Directed by Roy William Neill the film contains some striking cinematography by Allen G. Siegler which somewhat makes up for the sanitised scenes of horror that are frustrating in what is fundamentally the tale of a serial killer but completely standard for the period.
Playing with ideas of fate and free will The Black Room is far more engaging than many may expect from a film of the period. This is helped by the solid story and the excellent acting of Karloff who obviously relishes the chance to inhabit polar opposite characters in the same movie. Effects wise the double act works well and the use of stand in’s and cinematic tricks is decent considering the film was made in the 1930’s.
Best of all The Black Room comes as part of a special set titled unsurprisingly Karloff at Columbia and released by Eureka Entertainment containing not only five of the actors other feature films from the studio but a ton of excellent extras.
Part of a Mad Doctor cycle The Man They Could Not Hang, The Man With Nine Lives, Before I Hang, and The Devil Commands see the icon as a series of doctors whose separate obsessions all lead them to murder. As a juxtaposition The Boogie Man Will Get You is a parody of the medical horror movies he made also starring Peter Lorre, another huge celebrity from the period.

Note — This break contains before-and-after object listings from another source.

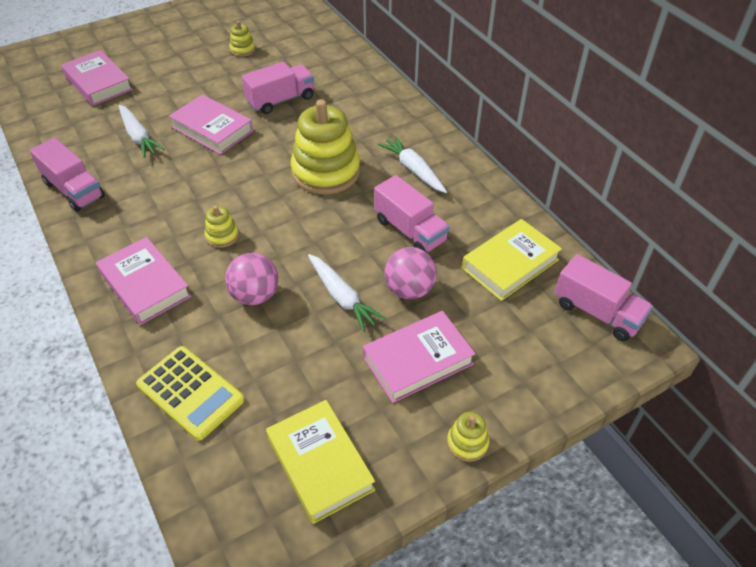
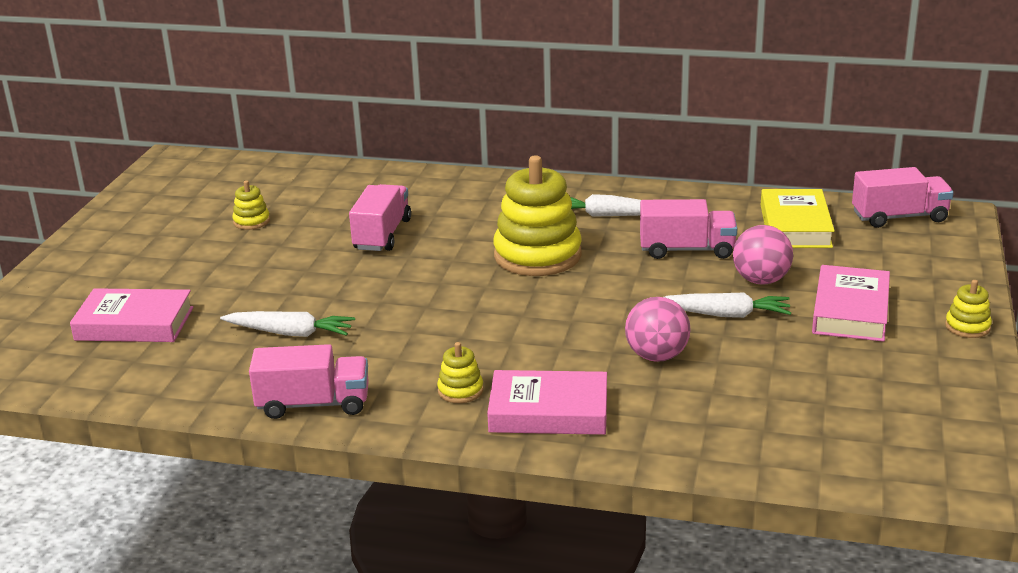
camera: 45 degrees left, 20 degrees down
yellow calculator [136,346,244,441] -> none
pink book [169,94,253,155] -> none
yellow stacking toy [205,206,239,248] -> yellow stacking toy moved to [437,342,484,403]
yellow book [266,400,375,524] -> none

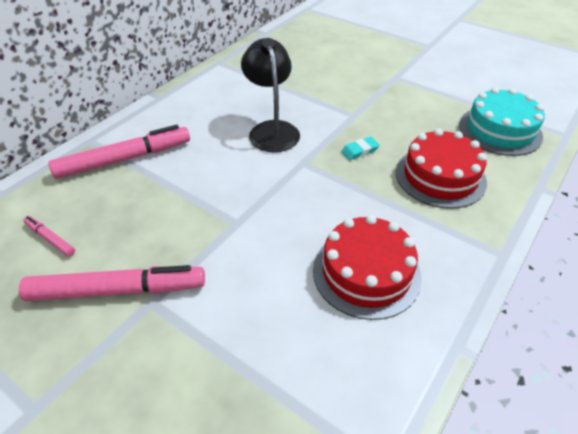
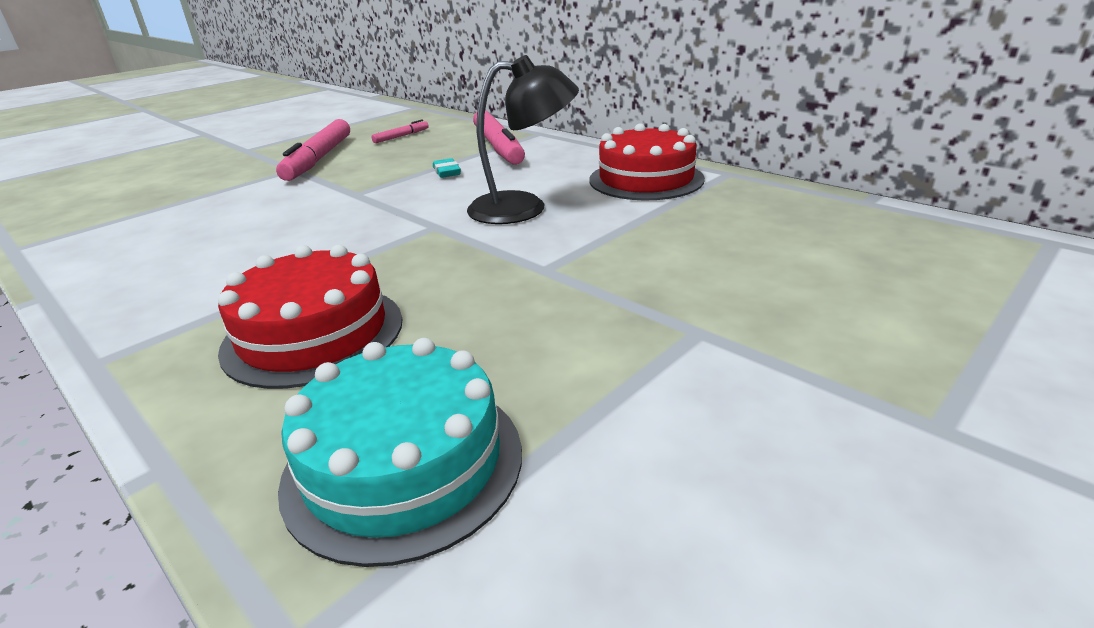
camera: 100 degrees right, 15 degrees down
red cake [313,215,422,320] -> red cake moved to [589,124,705,200]
turquoise eraser [341,136,380,160] -> turquoise eraser moved to [433,158,461,178]

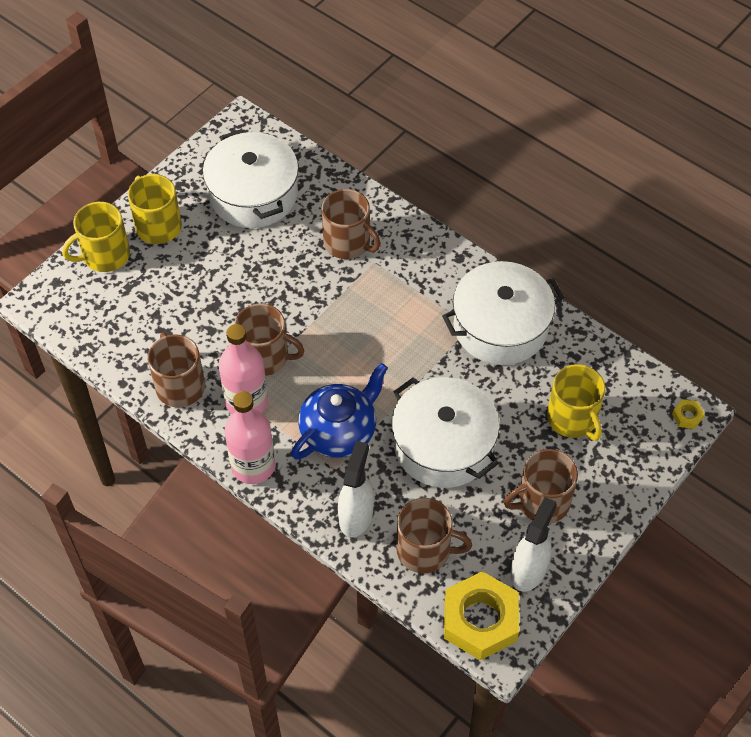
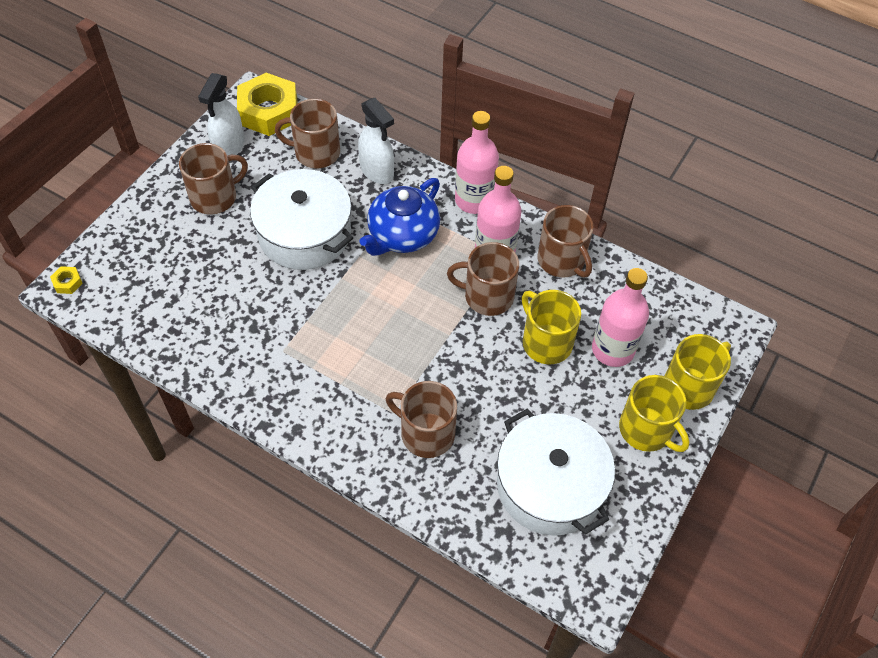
camera: 170 degrees right, 0 degrees up
white spray bottle [338,441,374,537] -> white spray bottle turned 45 degrees counterclockwise [358,98,394,184]
white pot [442,261,564,365] -> none
yellow mug [547,364,605,441] -> yellow mug moved to [522,290,581,364]
none -> pink bottle [592,268,649,367]

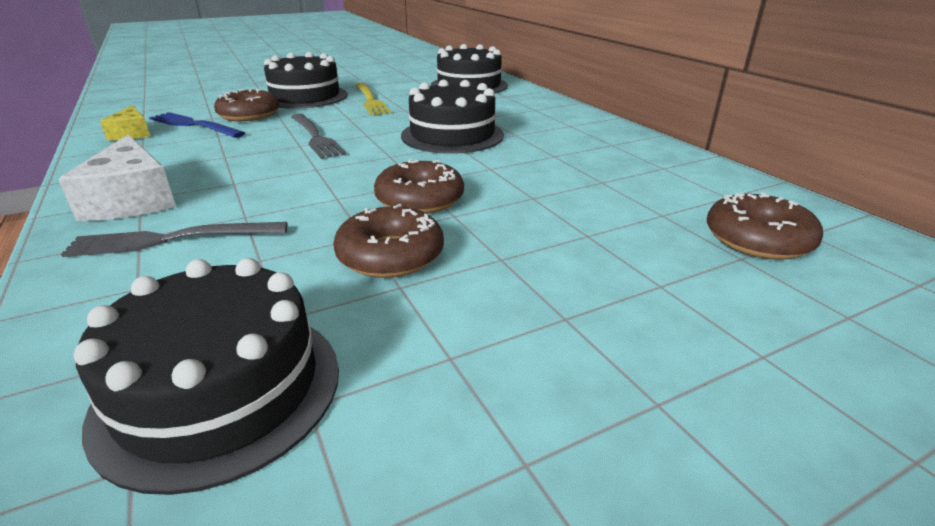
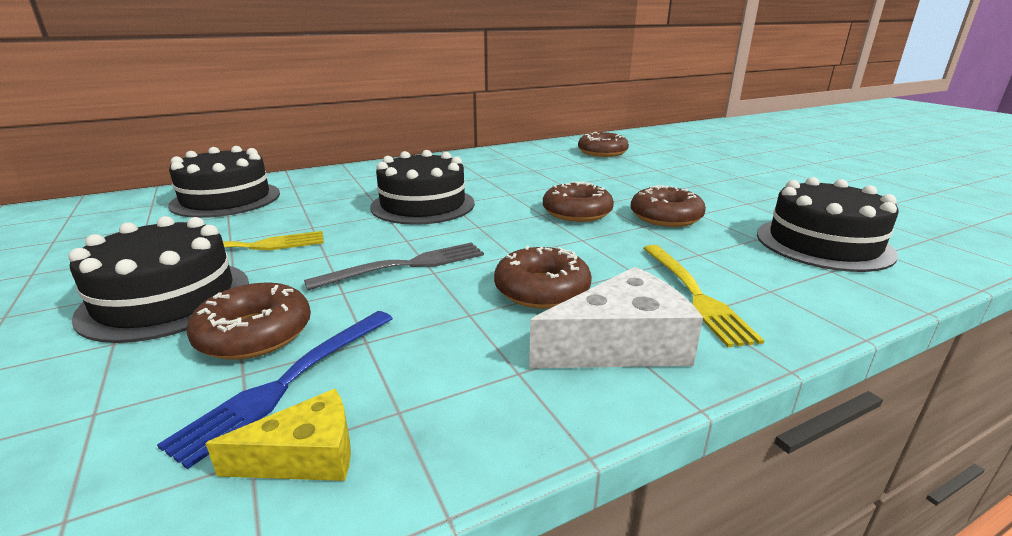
camera: 90 degrees left, 5 degrees down
grey fork [61,222,288,257] -> yellow fork [643,245,764,347]
none -> brown donut [494,246,592,309]

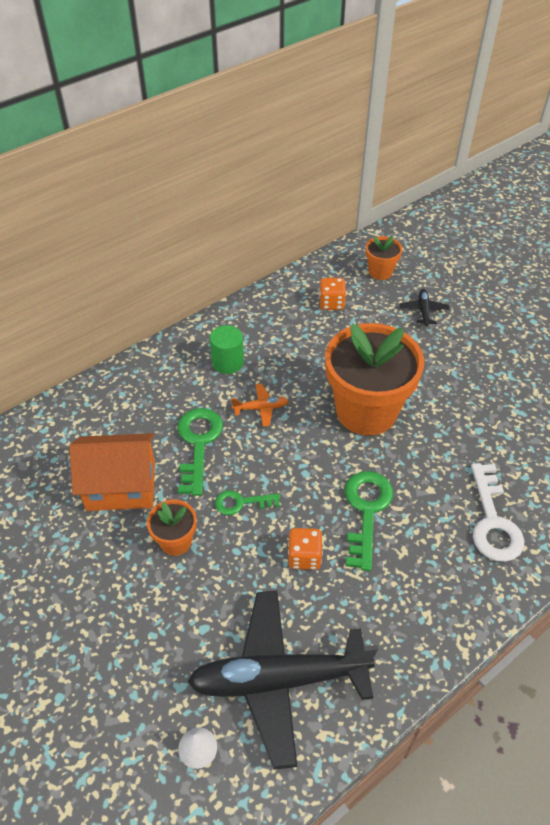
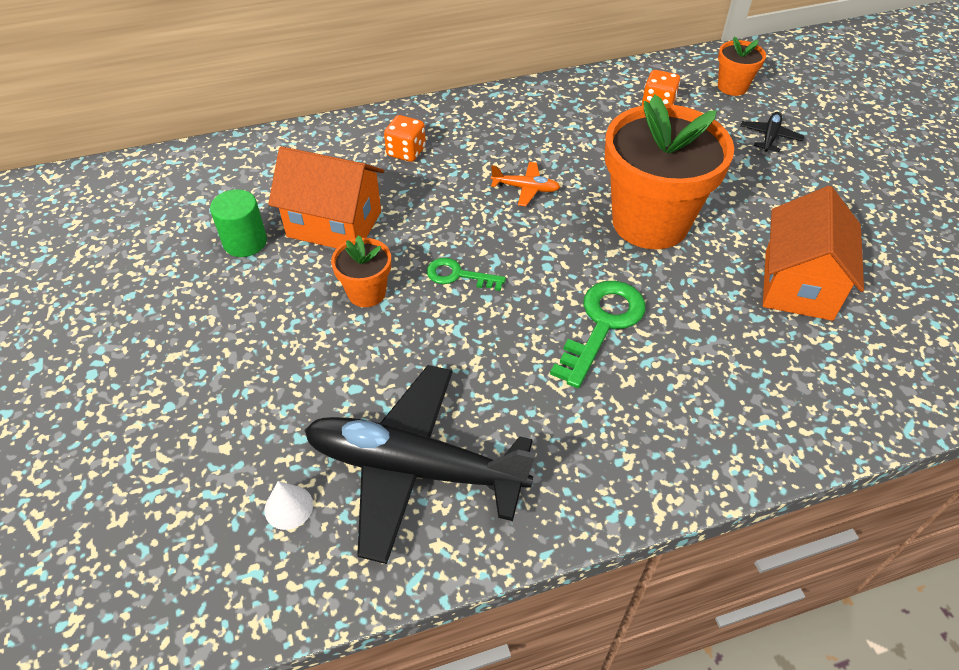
camera: 20 degrees right, 0 degrees up
green key [177,408,223,496] -> none
green cylinder [210,325,244,374] -> green cylinder moved to [210,189,267,257]
orange dice [288,528,323,570] -> orange dice moved to [384,115,426,162]
white key [471,463,525,562] -> none
none -> orange house [763,186,864,321]

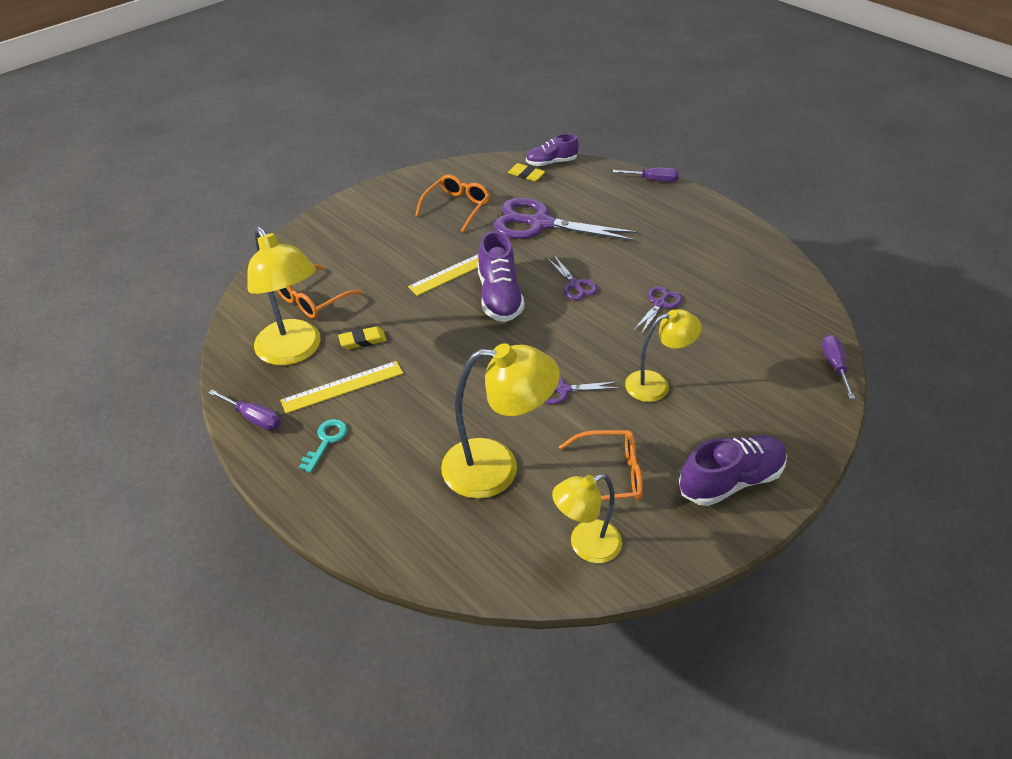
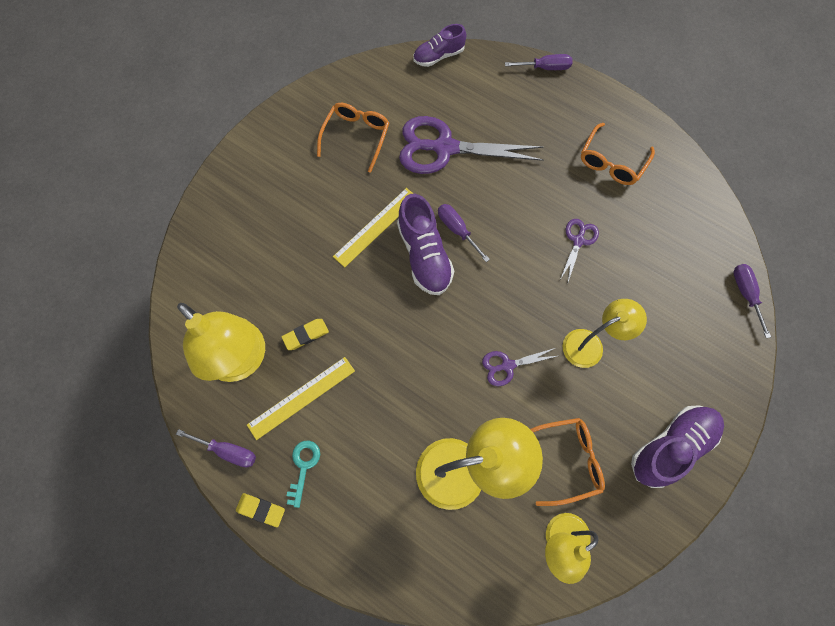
camera: 10 degrees left, 25 degrees up
orange glasses [277,264,362,319] -> orange glasses moved to [581,123,655,185]
yellow eraser [508,163,545,181] -> yellow eraser moved to [236,493,285,527]
purple scissors [547,255,598,300] -> none
none -> purple screwdriver [438,204,490,262]

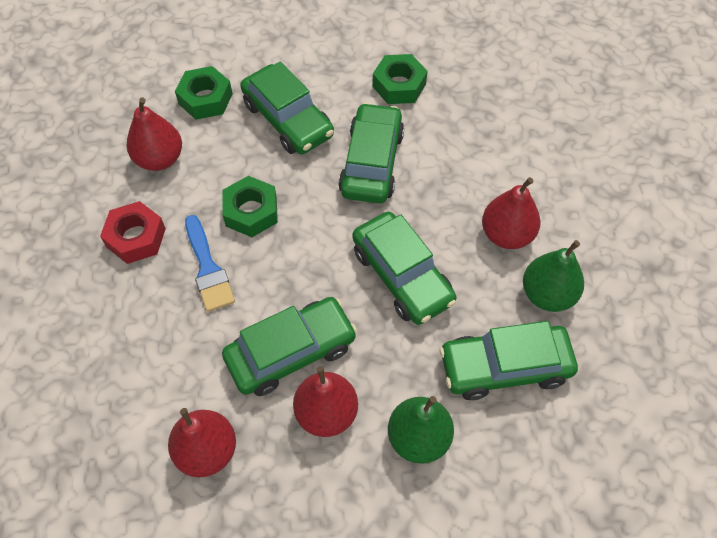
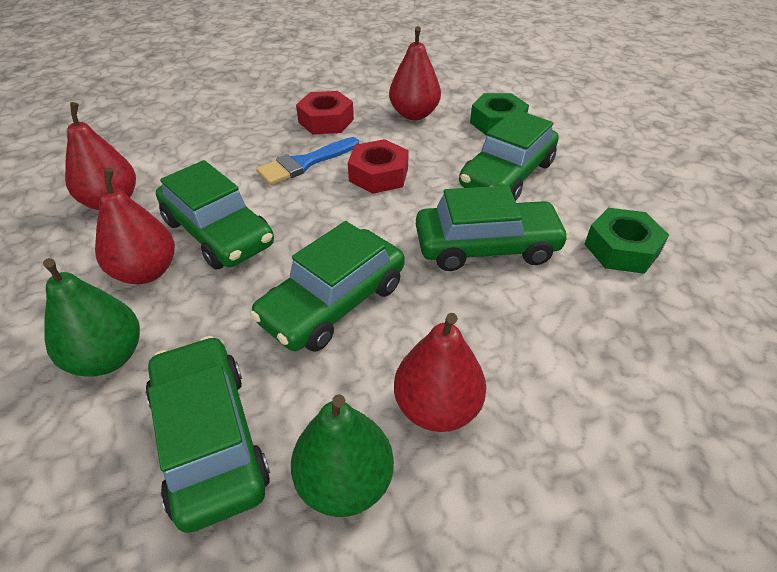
camera: 75 degrees right, 15 degrees down
green nut [222,176,278,237] -> red nut [348,139,409,194]

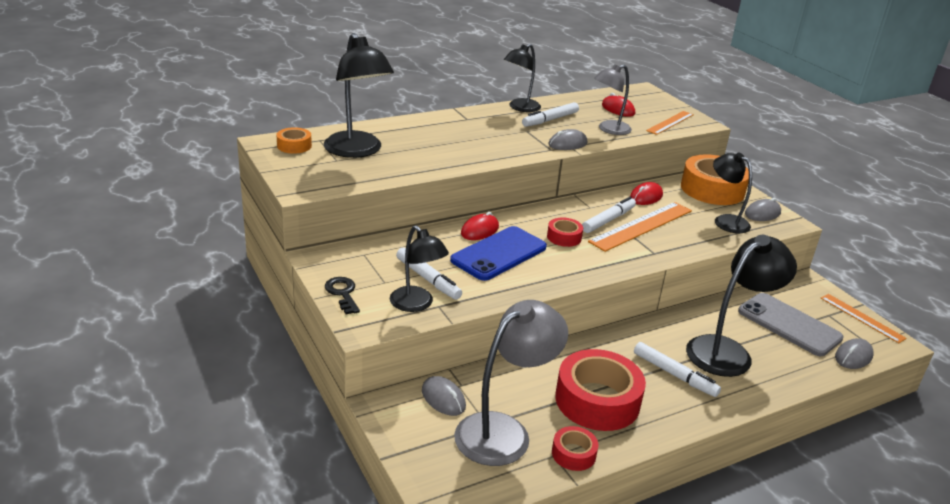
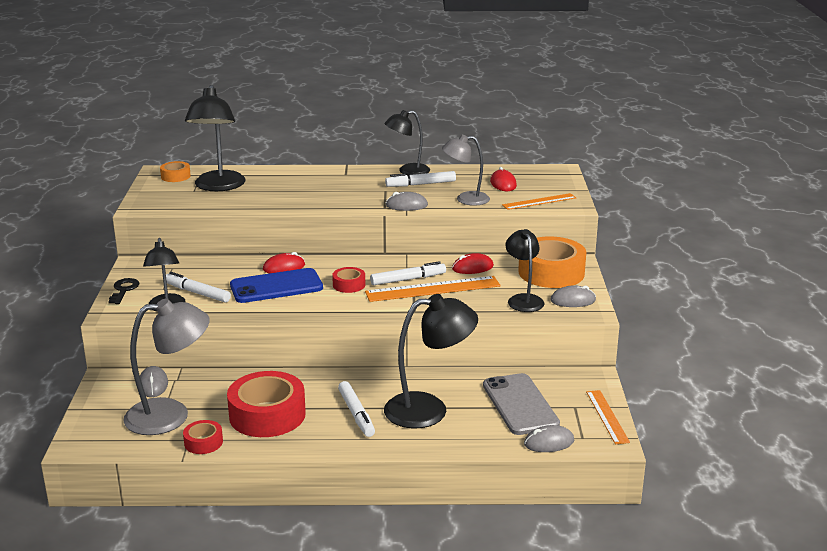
camera: 30 degrees right, 5 degrees down
white marker [396,247,462,300] -> white marker turned 135 degrees clockwise [166,272,231,303]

With all six films making their worldwide debut on Blu-ray the release also includes new audio commentaries with Kevin Lyons, Jonathan Rigby, author Stephen Jones and author and critic Kim Newman as well as a collector’s booklet featuring writing on all six films by Karloff expert Stephen Jacobs (author of Boris Karloff: More Than a Monster) film critic and author Jon Towlson and film scholar Craig Ian Mann.
A brilliant buy for fans of classic horror and Karloff complitists, Karloff at Columbia is a great set that will hopefully bring both The Black Room and the actor himself the praise and admiration they deeply deserve from a modern audience who may have forgotten them.